→ **Document section**
More information about the fees of all exchanges can be found on this page. Click on an exchange you would like to know more about and click on "Fees" in the upper right corner. The fees will be added to the Trade history with a small delay compared to the other details of the trade. The hopper first has to receive all information; it could be that your order has been partially filled. The average of all partial fills will result in the trading fees shown in the Hoppers' Trade history.
Total The total shows you how much you have paid in total: Rate * Amount = Total
The total trade amounts can always be confirmed by checking the trade history on the exchange itself.
Result The result shows your profit or loss of a trade. It is calculated: ( Total sell value / total buy value ) = Result.
When using Shorting, the percentage shown when opening (buying) a new position is how much you saved by buying back the same amount of the currency. Shorting on Cryptohopper is more like a buyback/reclamation feature. You are not making a profit on these trades, but it tells you how much cheaper you bought back the same amount.

→ **Things to do**
[1] In the text on Cryptohopper's trade history, why do fees show up in the Trade history later than the other trade details? Answer in one to three sentences.
[2] Check each statement against the text on Cryptohopper's trade history. Answer yes or no, and quote the words that decide it.
(a) The total is found by multiplying the rate by the amount.
(b) Shorting trades on Cryptohopper earn a profit.
(c) The trading fees shown come from the first partial fill of an order.
The lines after this point are separate material, unrelated to the text on Cryptohopper's trade history.

→ **Stored data**
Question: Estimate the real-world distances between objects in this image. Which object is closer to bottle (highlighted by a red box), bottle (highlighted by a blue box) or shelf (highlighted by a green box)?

→ **Exercise responses**
[1] The hopper first has to receive all the information about the trade, and the order may have been partially filled. The trading fees shown are the average of all partial fills.

[2]
(a) Yes: "Rate * Amount = Total"
(b) No: "You are not making a profit on these trades"
(c) No: "The average of all partial fills will result in the trading fees shown in the Hoppers' Trade history."